By Lucinda Elliott and Jorgelina do Rosario
(Reuters) – Argentine President Javier Milei has sent a reform bill to Congress proposing far-reaching changes to the country’s tax system, electoral law and public debt management.
The push to reshape South America’s second-largest economy with an omnibus bill requires approval from lawmakers in both chambers of Congress, where Milei’s coalition holds a small minority of seats.
WHAT ARE THE MAJOR REFORMS IN THE BILL?
The bill has 664 articles that range from allowing the privatization of 41 public companies, eliminating the presidential primary vote and introducing a broad 15% tax on most exports.
The government also proposed raising export taxes for soy and its derivatives to 33% from 31%. Argentina is the world’s No. 1 exporter of processed soy.
The bill aims to introduce tax amnesties for Argentines, allowing them to register and repatriate some undeclared assets such as stocks, cryptocurrencies and cash.
A reform to public debt management would remove limits on sovereign bonds issued overseas and eliminate some conditions on restructuring debt.
Changes to Argentina’s proportional representation electoral system would raise the number of lawmakers in each district to one per 161,000 inhabitants, from one per 180,000 inhabitants. This would give more power to the populous province of Buenos Aires in the lower house of Congress, according to a note to clients by consultancy firm 1816.
Among the more controversial reforms cited, is a call to cede some legislative power to the presidency until Dec. 31, 2025, with the option to extend these for a further two years.
WHAT ABOUT MILEI’S PRESIDENTIAL DECREE?
Markets cautiously welcomed a presidential decree from Milei last week to deregulate the economy, which came into effect on Dec.29 and also introduces wide-ranging reforms such as the end to export limits.
That decree must go before a legislative commission to weigh its constitutionality. It will remain in force unless both Congress and the Senate vote it down.
Unlike the reform bill, the presidential decree does not include changes to the tax and the electoral system, which must be put to congressional debate under Argentina’s constitution.
HOW LONG COULD IT TAKE TO PASS THE REFORM BILL?
Milei’s government sent the bill to Congress on Wednesday and has called for extraordinary sessions to fast-track its reform agenda.
The extraordinary sessions are scheduled through Jan. 31, shortening the usual recess until March. Lawmakers will set up commissions to analyze the proposals, which may include input from experts and government officials.
Several of the measures proposed require an absolute majority, such as electoral reform, which analysts warn could slow the process down. There is no set timeline stipulated for the bill to be debated.

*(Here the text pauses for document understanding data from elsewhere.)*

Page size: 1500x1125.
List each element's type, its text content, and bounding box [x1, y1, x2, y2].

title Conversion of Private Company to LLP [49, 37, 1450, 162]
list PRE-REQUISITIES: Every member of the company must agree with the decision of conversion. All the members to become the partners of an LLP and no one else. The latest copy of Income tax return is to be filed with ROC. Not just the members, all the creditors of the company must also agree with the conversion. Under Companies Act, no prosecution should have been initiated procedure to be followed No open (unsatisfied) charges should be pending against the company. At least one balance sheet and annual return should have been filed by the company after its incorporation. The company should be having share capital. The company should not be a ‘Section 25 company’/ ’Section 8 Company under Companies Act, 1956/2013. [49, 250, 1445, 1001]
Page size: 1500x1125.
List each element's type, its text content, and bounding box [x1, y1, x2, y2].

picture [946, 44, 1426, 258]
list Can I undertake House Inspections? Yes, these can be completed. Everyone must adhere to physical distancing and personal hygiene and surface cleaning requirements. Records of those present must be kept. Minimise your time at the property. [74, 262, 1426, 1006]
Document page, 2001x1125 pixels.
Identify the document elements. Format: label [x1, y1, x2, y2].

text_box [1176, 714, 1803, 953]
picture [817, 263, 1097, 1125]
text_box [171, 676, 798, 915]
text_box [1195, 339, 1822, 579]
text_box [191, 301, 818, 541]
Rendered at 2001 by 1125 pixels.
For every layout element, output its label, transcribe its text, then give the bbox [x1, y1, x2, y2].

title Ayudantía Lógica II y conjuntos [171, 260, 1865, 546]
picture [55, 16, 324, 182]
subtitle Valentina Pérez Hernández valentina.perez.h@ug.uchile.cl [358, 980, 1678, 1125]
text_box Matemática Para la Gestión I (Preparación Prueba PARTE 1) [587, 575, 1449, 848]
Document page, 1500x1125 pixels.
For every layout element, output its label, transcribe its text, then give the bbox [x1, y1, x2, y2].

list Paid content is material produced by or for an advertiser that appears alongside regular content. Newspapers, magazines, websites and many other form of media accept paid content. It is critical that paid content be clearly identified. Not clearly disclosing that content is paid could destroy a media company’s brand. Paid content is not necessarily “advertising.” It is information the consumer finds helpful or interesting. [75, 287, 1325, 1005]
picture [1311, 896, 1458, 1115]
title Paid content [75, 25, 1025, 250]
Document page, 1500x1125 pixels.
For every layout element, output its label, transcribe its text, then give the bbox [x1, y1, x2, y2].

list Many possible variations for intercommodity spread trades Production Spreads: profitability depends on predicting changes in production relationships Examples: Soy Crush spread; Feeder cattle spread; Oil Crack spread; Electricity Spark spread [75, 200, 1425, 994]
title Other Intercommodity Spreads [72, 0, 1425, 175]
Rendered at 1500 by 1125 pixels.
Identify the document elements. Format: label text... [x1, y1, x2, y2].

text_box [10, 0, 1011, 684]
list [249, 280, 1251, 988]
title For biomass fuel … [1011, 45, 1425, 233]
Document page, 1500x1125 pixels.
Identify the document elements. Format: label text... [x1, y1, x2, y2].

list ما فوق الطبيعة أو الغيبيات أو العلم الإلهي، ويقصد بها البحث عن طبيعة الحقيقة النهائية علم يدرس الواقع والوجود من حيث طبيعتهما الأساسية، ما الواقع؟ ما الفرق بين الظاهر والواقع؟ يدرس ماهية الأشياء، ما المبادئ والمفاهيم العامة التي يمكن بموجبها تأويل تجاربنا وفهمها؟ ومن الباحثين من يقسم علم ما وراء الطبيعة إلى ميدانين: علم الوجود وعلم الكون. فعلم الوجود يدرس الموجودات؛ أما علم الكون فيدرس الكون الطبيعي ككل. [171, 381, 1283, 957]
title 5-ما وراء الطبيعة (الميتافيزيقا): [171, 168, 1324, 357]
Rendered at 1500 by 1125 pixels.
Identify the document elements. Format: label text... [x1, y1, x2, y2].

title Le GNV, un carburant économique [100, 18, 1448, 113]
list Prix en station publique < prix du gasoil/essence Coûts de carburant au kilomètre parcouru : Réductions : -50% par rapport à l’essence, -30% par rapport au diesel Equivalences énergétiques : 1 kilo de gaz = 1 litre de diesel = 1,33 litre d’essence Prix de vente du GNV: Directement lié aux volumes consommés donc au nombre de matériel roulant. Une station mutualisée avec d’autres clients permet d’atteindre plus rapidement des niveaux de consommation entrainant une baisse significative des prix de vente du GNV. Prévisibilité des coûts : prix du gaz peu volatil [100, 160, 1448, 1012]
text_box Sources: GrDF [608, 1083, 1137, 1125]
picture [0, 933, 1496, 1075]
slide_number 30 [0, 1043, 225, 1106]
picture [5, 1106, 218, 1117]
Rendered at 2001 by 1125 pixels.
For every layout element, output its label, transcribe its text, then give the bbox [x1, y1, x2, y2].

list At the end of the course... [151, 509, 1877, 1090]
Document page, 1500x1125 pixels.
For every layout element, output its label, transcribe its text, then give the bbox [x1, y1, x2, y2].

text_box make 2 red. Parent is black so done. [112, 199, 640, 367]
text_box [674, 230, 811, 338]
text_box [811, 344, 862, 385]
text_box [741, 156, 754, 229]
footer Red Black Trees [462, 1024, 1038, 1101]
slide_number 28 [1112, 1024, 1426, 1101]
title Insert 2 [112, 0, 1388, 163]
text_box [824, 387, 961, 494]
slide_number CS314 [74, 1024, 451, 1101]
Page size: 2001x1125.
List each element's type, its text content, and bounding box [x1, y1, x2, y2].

HOW STRONG IS THE GOVERNMENT’S POSITION IN CONGRESS?
Milei’s coalition, La Libertad Avanza, controls only 15% of seats in the lower house, so must rally support to move forward.
If eventually approved by the lower house, the bill moves to the Senate, where the government is even weaker, with less than 10% of seats.
Given his lack of a strong party or a majority in either chamber, analysts warn that Milei faces an uphill battle to advance his reform agenda.
“My doubt is whether Milei is open to accepting changes, or whether he wants the bill to pass without accepting any amendments,” said Ignacio Labaqui senior analyst at Medley Global Advisors in Buenos Aires. “If he goes for the second option, he is literally declaring war on the legislative branch and has a high chance of losing.”
Opposition movements have organized demonstrations against Milei’s agenda in several cities since he took office Dec. 10.